Veteran British broadcaster dies

Published October 31, 2011

FILE In this Sunday Sept. 18, 2005 file photo Vera Lynn and Jimmy Saville, right are seen at the unveiling of a contemporary sculpture at Victoria Embankment in central London to mark the 65th anniversary of the Battle of Britain. - AP Photo

LONDON: Jimmy Savile, a veteran British broadcaster famed for his jangling jewellery, garish tracksuits and huge cigars, died on Saturday aged 84, police and his family said.

Platinum-haired Savile was one of the biggest stars on British radio and television from the 1960s to the 1980s and also raised huge sums for charity, while preserving an enigmatic private life.

His death came after he reportedly spent a spell in hospital earlier this month with suspected pneumonia.

Outside Savile's flat in Leeds, northern England, his nephew Roger Foster said he would be “sadly missed by many people.”

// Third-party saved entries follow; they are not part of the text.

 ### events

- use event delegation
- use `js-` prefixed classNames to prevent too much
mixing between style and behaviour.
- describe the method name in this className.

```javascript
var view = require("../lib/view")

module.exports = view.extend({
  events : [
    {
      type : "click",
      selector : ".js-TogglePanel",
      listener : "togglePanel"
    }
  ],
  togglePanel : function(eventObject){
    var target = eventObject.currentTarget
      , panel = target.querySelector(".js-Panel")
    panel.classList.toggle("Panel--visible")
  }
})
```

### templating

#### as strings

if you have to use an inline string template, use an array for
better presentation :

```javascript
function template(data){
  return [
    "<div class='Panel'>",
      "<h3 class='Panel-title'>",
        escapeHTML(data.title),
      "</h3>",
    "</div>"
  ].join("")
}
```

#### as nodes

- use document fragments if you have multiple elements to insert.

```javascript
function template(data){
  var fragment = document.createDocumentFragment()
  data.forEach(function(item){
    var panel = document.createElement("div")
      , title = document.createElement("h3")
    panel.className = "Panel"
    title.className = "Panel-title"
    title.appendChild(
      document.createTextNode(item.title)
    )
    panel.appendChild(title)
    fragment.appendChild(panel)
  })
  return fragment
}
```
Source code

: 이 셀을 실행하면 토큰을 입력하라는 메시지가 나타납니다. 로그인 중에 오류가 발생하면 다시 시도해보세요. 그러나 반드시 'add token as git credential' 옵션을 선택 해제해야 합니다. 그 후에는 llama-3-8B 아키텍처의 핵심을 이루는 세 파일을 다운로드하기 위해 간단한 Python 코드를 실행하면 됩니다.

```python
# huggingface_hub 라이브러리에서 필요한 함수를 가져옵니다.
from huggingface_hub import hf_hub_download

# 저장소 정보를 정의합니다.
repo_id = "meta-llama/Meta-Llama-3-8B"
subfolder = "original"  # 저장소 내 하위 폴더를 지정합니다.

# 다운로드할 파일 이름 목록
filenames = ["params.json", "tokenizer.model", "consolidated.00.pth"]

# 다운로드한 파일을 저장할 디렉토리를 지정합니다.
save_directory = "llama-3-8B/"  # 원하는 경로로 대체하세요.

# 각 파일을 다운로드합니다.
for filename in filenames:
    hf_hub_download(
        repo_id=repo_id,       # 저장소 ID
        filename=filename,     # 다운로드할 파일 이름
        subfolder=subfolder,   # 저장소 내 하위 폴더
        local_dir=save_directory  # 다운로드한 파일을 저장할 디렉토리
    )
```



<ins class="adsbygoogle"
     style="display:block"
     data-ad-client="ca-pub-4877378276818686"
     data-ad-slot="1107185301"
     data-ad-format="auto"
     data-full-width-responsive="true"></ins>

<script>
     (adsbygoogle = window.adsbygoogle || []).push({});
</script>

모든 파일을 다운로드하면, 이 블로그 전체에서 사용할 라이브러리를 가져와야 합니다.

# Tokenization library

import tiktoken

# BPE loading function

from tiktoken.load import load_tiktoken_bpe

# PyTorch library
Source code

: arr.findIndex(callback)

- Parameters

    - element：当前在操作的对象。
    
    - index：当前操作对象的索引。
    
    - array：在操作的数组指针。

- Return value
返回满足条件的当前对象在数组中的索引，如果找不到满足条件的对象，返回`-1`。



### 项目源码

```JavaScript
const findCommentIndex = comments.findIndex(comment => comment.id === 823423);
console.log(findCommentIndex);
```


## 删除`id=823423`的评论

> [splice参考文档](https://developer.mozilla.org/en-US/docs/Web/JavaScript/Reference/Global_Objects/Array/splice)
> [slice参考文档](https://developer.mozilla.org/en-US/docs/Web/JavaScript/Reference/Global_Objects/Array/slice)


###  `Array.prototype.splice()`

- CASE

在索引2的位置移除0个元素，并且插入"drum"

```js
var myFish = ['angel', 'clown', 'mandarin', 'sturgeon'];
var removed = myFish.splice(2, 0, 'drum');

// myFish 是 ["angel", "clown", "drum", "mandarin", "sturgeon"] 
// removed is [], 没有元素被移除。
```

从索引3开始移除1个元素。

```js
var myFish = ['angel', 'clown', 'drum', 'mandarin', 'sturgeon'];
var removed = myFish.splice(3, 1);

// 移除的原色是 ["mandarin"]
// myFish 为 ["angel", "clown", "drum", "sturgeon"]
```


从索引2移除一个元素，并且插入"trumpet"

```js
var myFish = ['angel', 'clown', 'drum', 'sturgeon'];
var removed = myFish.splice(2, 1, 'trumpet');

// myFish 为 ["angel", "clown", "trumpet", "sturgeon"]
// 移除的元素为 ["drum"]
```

“Jimmy was a wonderful man, his public face is well known but we knew him as much more than an uncle, he was a very good friend,” Foster said.

West Yorkshire Police said they had been called to a house in Leeds and found the body of a man in his 80s, adding that there were “no suspicious circumstances surrounding the death.”

Savile started out as a coal miner in Yorkshire, where he was born in 1926, the youngest of seven children. But injuries sustained during an underground explosion forced him out of mining and he went on to work as a club and radio DJ.

In 1964 he became the first presenter of “Top of the Pops”, Britain's top television chart show. Savile presented the prime-time programme throughout the 1960s and 1970s and returned for the programme's final edition in 2006.

Many Britons also remember him fondly for his long-running television show “Jim'll Fix It”, where he made the modest dreams of young viewers come true each week before presenting them with a big red badge.

In one classic clip Savile arranged for a group of Cub Scouts to eat a packed lunch of sandwiches and juice on board a roller-coaster, with predictably messy results.

The show ran on the BBC from 1975 to 1994. His catchphrases including “Now then, now then boys and girls” and “How's about that then?” were recited across playgrounds in Britain at the time.

In his later years, the eccentric bachelor committed himself to charity, running 200 marathons and raising a reported 40 million pounds for good causes, including a large amount for a hospital for spinal injury patients.

He was knighted for his charitable work in 1990. But in a series of interviews in later life he revealed a somewhat lonely lifestyle, living in a flat with suede-lined walls that had been preserved as a shrine to his late mother, completed with a wardrobe of all her clothes.

He also claimed he had never been in love. In a radio interview with a psychologist he said when asked about his feelings: “I haven't got any emotions ... Feelings aren't logic.”

But he struck up a rapport with Britain's royal family and was reportedly used as an intermediary during the troubled marriage of Prince Charles and the late Princess Diana.

A spokesman for Clarence House, the office of Prince Charles and his second wife Camilla, said they were “saddened to hear of Jimmy Savile's death and their thoughts are with his family at this time.”

BBC director general Mark Thompson also paid tribute. “From Top Of The Pops to Jim'll Fix It, Jimmy's unique style entertained generations of BBC audiences. Like millions of viewers and listeners we shall miss him greatly,” Thompson said.